Командарм бросил взгляд на сержанта-писаря. Тот сразу же встал, поняв, что генерал что-то хочет сказать ему.
– Запишите текст воззвания, поможем полковнику. – Командарм встал и зашагал по отсеку. – Пишите! Только разборчиво.
– Я готов! – доложил писарь, не спуская глаз с генерала.
– «Братья французы! Офицеры и солдаты легиона! К вам обращается полковник легиона Гюден, который прошлой ночью перешел на сторону русских вместе с начфином легиона майором Рикаром. Не трусость, не страх перед смертью, которая всех вас ждет у стен Москвы, толкнули нас на этот шаг. Мы сдались в плен лишь потому, что увидели, на какой предательский путь мы вступили, позоря боевые знамена Франции, которые были обагрены кровью наших прославленных предков в 1812 году на знаменитом для русских и скорбном для нас, французов, Бородинском поле.

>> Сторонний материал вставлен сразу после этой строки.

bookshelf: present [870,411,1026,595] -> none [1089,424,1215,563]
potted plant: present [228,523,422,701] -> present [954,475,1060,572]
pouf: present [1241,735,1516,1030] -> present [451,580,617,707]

Мы были ослеплены неразумным желанием положить цветы на могилы наших солдат и офицеров, сложивших свои головы на русской земле. Мы попрали наказ великого Наполеона, в котором он уже на смертном одре завещал Франции не поднимать оружие на русских, ибо они непобедимы.
По одному и группами переходите ночью нейтральную полосу и сдавайтесь русским. Обращение с пленными советское командование гарантирует по условиям международной конвенции о военнопленных.

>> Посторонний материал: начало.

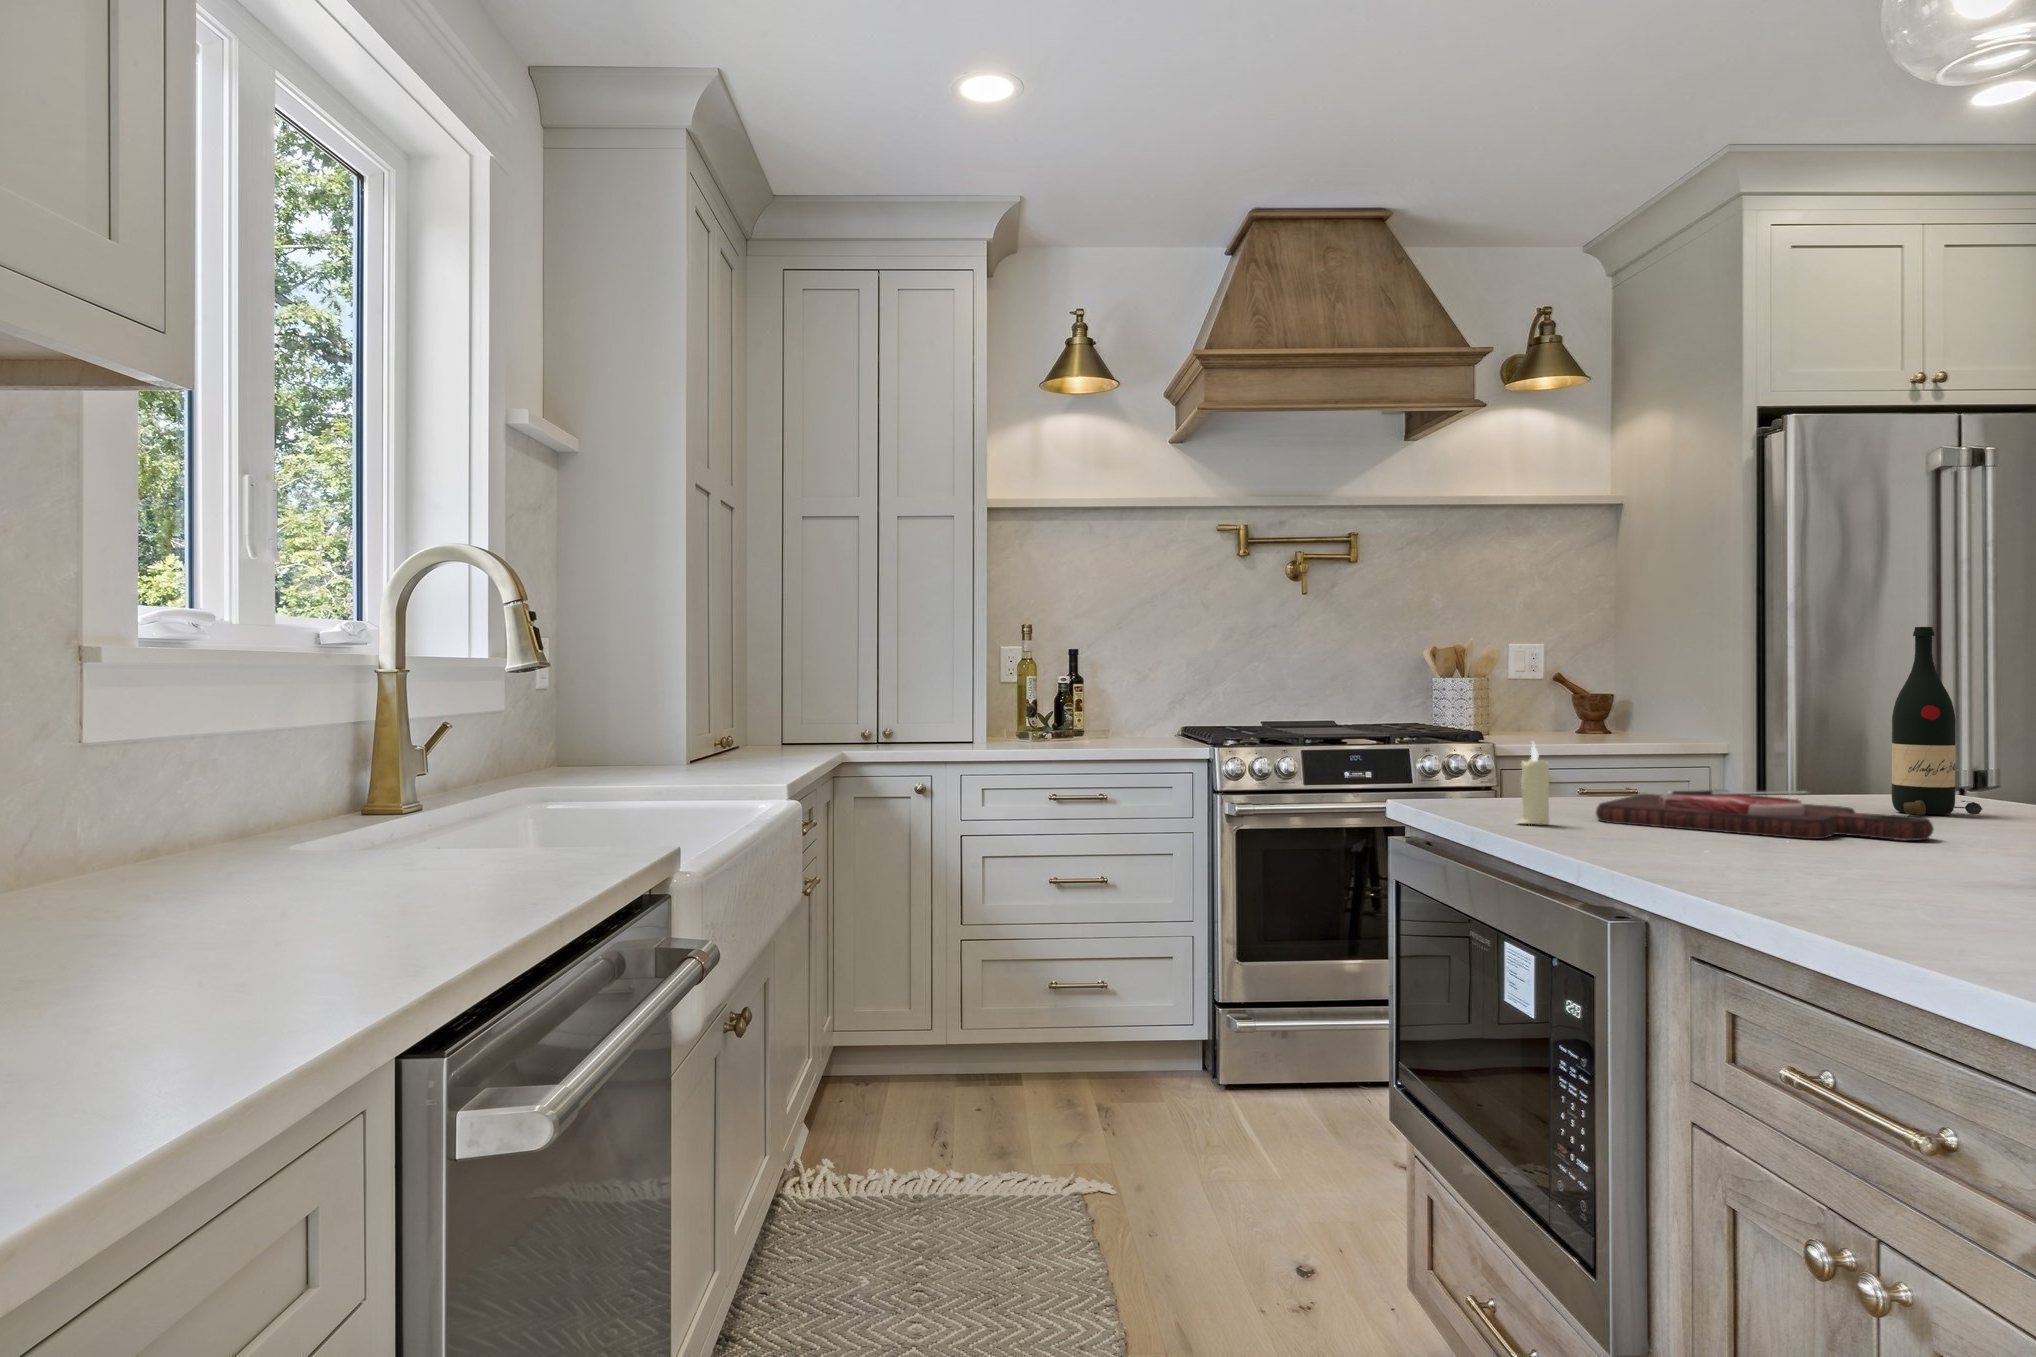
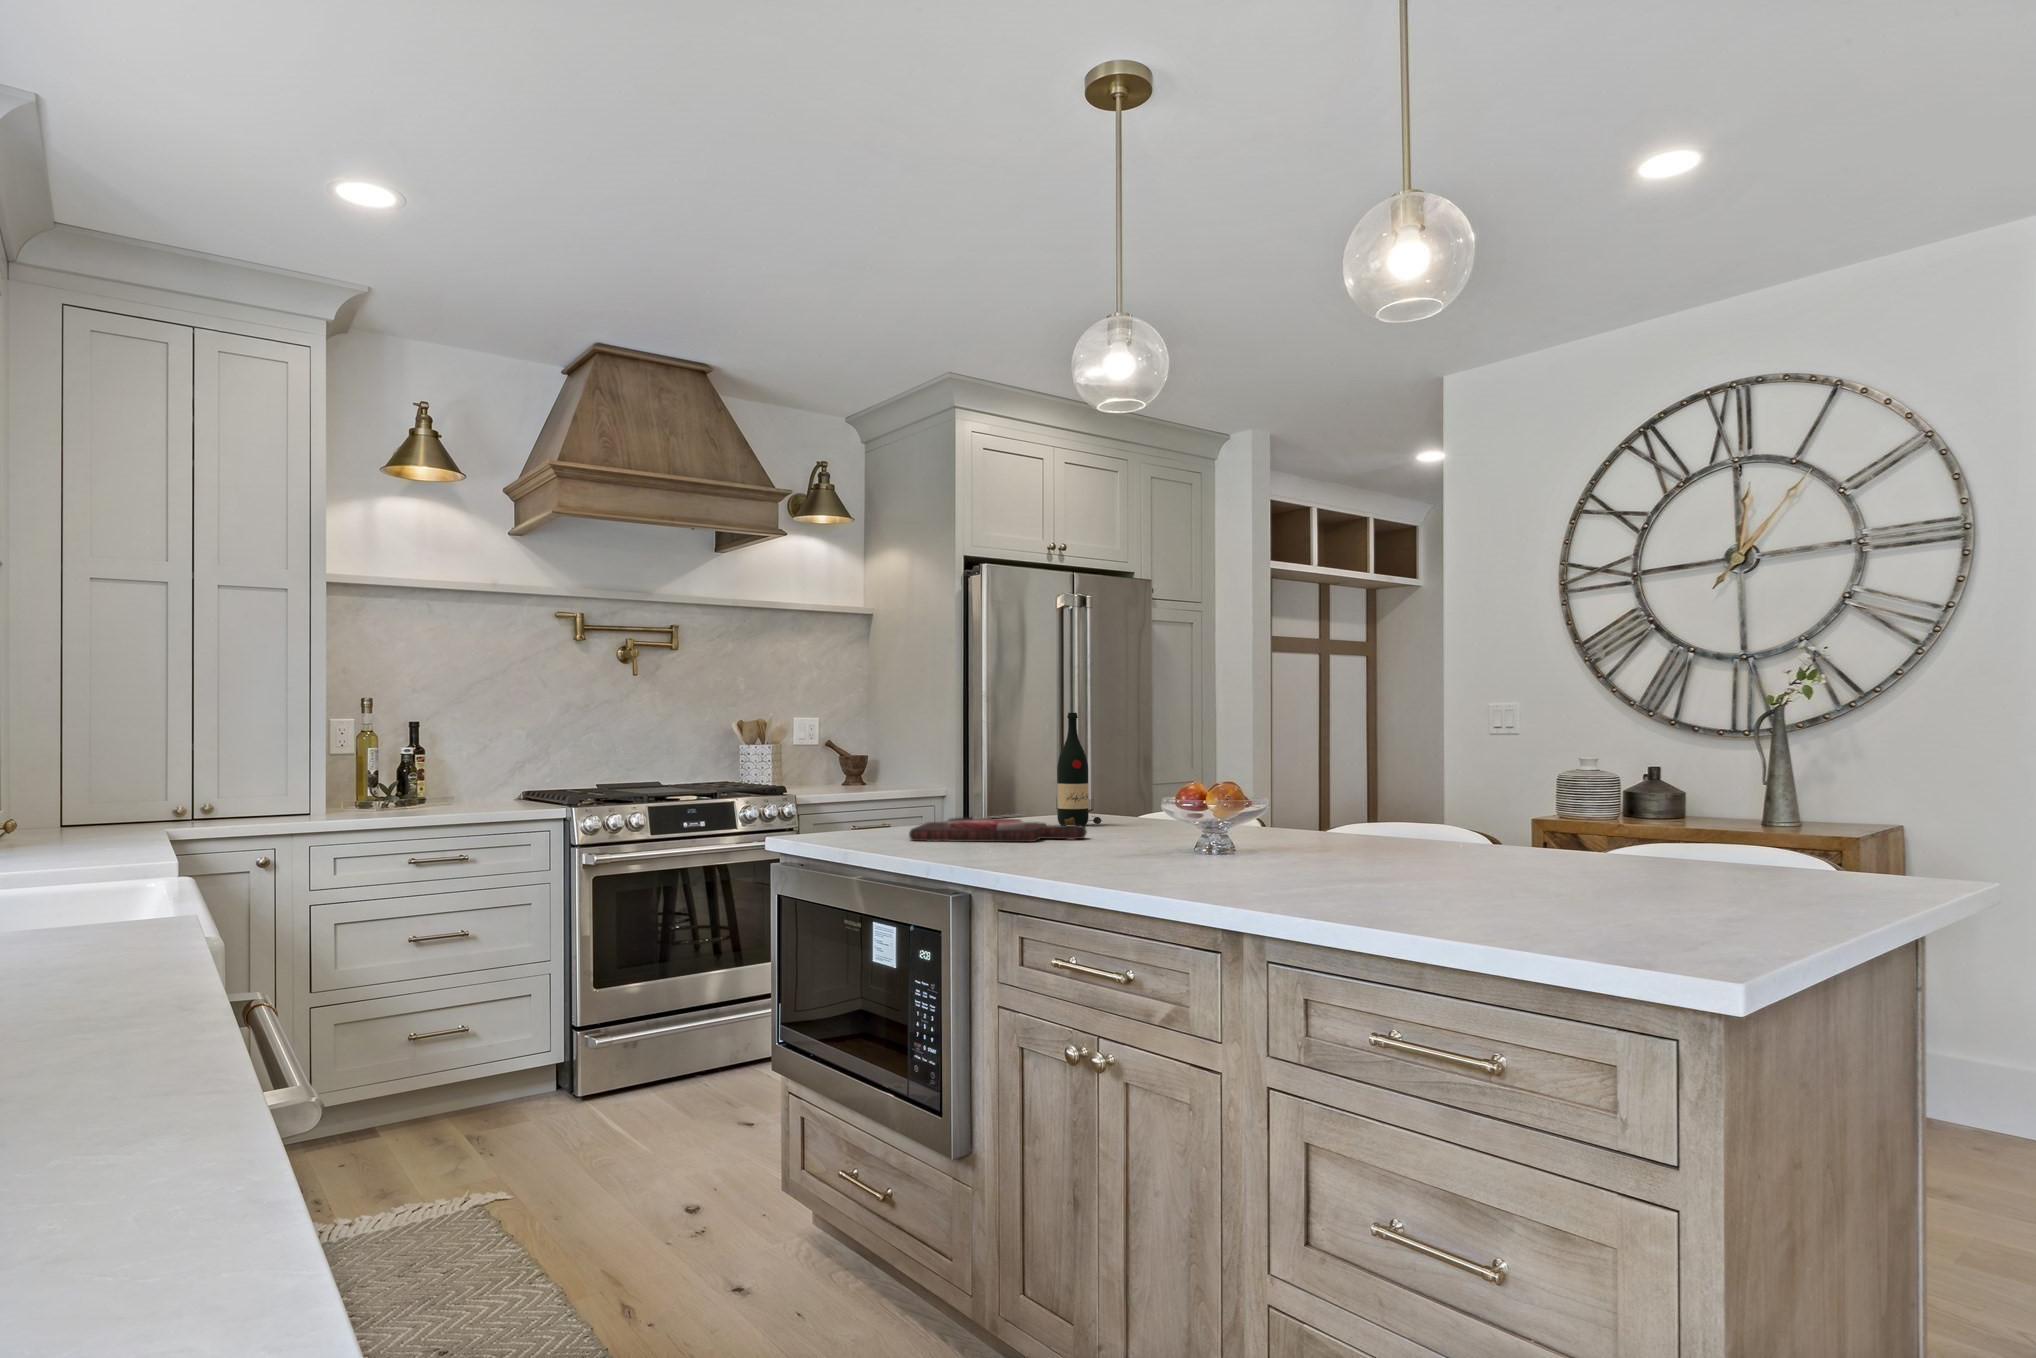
candle: present [1517,743,1549,824] -> none [865,789,886,845]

При переходе группами посылайте в сторону русских две зеленые ракеты.
Подпись – полковник Гюден».
Закончив диктовать, командарм остановил взгляд на начальнике штаба.
– У нас в штабе есть машинки с латинским шрифтом?
– Есть!
Командарм подошел к писарю, взял у него листок с текстом воззвания и про себя прочитал его. Обращаясь к полковнику Гюдену, сказал:
– Переведите текст на французский печатными буквами. Да так, чтобы разборчиво читалась каждая буква. Все остальное сделают печатники нашей газеты. Задача ясна?
– Ясна, господин генерал.
– Текст письма вашего брата тоже разборчиво напишите печатными буквами.
– Все будет сделано, господин генерал, у меня почерк разборчивый. Только нужно немного отдохнуть рукам, а то они налились кровью и будут дрожать.
– Развяжите! – приказал командарм адъютанту, и тот это сделал быстро и с большим удовольствием: не по душе ему была картина, когда среди вооруженных людей и при надежной конвойной охране пленный стоял посреди отсека с завязанными руками, пальцы которых распухли и налились кровью.
– С текстом обращения согласны? – обратился генерал к пленному.
– Оно идет из глубины моего сердца. Мне бы такого никогда не написать.
– Павел Филиппович… – Генерал передал текст листовки начальнику штаба. – Это нужно сделать не откладывая. А пока будут печатать листовку, нужно связаться с командиром поддерживающего нас авиаполка. Летчики сделают это с охотой.
В отсек вошел оперативный дежурный по штабу. Безотлагательность доклада была выражена на его лице.
– Вездеход готов? – спросил командарм, взглянув на часы.
– Готов, товарищ генерал! Только что звонили из штаба фронта. Командующий ждет вас.
Говоров встал из-за стола и, окинув взглядом всех, кто находился в отсеке, спросил:
– Задача всем ясна?
– Ясна, товарищ генерал! – почти одновременно ответили все, кроме начальника штаба. Даже полковник Гюден, на котором генерал остановил взгляд дольше, чем на других, выпалил:
– Все будет сделано, господин генерал, как вами приказано!